I don’t know many women who look forward to their annual gynecologist appointment. Stripping down, wearing a paper gown and having someone poke and prod you, in the most intimate places, isn’t most women’s idea of fun. If you have sexual concerns, the appointment goes from nuisance to embarrassing. Whether you are experiencing pain during intercourse, have diminished sexual desire, have never had an orgasm, can’t orgasm any longer, or any other sexual concerns, you should talk to your doctor, no matter how much you don’t want to discuss sexual problems.
The following are four tips to help you begin an embarrassing conversation with your doctor:
Write it Down
Take the time to write down your concerns. If you are nervous about talking about the issue, chances are you will forget some of the questions you have. Writing down your questions and concerns at home, when you are relaxed, will make sure you include all of your questions. Bring the list out while you are in the doctor’s office. A caring doctor will notice the list and make sure all of your questions are answered, to be best of his ability, during the appointment.
Rephrase the Lead-in
You might feel uncomfortable using the direct approach and need a transitional type of approach. Consider saying:
- I was reading an article about… and the symptoms sounded similar to what I am experiencing.
- My partner and I am concerned that I…
Making the opening less personal might make it easier to ease into the conversation.
Admit it Is Embarrassing
Sometimes addressing that you are embarrassed can give you the courage to ask your question. You might start by saying, “I feel embarrassed about this issue, but I am concerned about…” When you start this way, your doctor should be more attuned to your discomfort and take steps to ease your embarrassment.
Make Sure Your Doctor Knows About Other Medical Problems
Some medications can lower sexual desire or cause vaginal dryness. Be sure you disclose all medical conditions and medications you are currently taking to your doctor. You can start the conversation by discussing whether the medications or medical conditions might cause some of the sexual symptoms you are experiencing.

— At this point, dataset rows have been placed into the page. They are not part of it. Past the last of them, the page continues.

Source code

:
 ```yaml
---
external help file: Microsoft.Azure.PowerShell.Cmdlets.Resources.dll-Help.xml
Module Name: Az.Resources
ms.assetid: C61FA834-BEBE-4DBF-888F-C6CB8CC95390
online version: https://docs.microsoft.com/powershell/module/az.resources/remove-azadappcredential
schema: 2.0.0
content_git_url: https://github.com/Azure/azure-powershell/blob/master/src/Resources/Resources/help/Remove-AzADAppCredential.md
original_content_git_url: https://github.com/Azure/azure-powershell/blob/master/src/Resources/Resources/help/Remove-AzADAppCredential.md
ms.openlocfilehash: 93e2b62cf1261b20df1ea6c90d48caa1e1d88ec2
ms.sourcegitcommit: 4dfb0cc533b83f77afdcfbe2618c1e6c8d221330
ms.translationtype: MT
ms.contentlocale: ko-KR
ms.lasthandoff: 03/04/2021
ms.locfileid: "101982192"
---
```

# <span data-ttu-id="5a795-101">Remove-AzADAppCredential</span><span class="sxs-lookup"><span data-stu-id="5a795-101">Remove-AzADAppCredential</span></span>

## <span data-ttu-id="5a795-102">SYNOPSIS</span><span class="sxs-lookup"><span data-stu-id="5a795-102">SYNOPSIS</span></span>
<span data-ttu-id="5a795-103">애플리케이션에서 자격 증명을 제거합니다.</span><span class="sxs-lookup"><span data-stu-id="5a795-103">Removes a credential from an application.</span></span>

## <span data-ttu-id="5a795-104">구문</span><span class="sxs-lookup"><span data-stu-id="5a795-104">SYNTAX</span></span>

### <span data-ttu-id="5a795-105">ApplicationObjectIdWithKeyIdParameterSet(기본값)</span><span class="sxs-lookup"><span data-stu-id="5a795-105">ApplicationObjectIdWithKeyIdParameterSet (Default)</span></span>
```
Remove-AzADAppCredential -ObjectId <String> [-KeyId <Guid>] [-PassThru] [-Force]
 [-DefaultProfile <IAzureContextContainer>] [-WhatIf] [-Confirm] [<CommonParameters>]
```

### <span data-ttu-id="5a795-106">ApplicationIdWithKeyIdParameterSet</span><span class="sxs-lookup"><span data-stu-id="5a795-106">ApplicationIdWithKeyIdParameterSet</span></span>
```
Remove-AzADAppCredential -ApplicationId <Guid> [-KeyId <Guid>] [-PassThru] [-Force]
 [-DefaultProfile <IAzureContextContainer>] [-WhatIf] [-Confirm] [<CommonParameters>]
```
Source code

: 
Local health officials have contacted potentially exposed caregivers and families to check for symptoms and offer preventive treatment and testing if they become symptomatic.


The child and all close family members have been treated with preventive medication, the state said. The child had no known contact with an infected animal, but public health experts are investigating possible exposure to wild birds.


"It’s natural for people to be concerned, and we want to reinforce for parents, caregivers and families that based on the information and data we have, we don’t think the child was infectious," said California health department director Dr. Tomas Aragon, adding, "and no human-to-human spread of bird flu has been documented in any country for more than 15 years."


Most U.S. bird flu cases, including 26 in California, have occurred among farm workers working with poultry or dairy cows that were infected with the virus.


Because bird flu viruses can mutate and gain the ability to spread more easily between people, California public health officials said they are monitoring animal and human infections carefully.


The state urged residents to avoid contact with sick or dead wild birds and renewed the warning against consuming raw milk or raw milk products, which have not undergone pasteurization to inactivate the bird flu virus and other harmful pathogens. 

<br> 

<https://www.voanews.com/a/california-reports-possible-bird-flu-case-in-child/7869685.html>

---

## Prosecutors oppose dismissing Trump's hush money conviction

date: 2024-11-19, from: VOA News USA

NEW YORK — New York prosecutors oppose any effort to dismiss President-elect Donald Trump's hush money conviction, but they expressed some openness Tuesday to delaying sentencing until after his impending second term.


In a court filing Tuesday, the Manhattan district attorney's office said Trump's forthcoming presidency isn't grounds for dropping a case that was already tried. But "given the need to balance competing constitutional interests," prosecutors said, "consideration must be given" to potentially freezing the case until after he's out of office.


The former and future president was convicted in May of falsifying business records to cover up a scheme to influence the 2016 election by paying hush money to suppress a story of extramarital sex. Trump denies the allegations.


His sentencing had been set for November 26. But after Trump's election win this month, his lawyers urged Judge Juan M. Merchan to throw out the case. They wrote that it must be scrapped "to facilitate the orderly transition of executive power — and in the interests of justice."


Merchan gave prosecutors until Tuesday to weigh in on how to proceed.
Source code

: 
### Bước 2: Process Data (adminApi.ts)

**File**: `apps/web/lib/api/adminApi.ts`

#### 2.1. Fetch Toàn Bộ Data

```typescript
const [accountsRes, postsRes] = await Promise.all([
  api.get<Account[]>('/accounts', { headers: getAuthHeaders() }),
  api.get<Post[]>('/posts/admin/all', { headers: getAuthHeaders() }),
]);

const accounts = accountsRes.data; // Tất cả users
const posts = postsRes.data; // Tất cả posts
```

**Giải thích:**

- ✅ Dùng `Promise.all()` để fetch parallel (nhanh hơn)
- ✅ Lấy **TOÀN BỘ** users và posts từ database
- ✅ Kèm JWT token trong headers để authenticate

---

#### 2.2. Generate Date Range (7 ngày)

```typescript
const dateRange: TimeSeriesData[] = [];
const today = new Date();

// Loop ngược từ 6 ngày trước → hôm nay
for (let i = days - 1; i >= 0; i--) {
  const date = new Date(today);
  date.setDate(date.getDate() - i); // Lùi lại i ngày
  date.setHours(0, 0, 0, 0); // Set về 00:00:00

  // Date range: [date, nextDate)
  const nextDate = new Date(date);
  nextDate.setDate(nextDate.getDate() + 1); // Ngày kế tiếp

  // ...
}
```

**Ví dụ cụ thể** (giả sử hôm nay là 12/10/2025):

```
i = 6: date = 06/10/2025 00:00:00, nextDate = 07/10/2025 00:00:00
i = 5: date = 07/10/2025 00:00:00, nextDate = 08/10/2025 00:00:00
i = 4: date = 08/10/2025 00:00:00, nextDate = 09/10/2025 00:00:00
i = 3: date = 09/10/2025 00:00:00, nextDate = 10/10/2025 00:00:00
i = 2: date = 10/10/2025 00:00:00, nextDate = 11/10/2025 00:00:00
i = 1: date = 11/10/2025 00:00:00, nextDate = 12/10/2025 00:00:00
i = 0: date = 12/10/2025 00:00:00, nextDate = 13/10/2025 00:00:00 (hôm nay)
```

Keep in mind, when you bring up a medical problem, your doctor sees this as exactly that, a medical problem. She doesn’t judge you or see your concern as making you flawed or a failure. She sees it as a medical concern that needs to be addressed. If you are embarrassed, try to find the courage to begin the conversation. Once you do, your doctor should begin asking questions and helping narrow down the problem to help you find a solution. You deserve a satisfying and pleasurable sex life. If medical concerns are stopping that, your doctor is there to help.
If your doctor dismisses your concerns or doesn’t adequately address your questions, it might be time to look for a new doctor.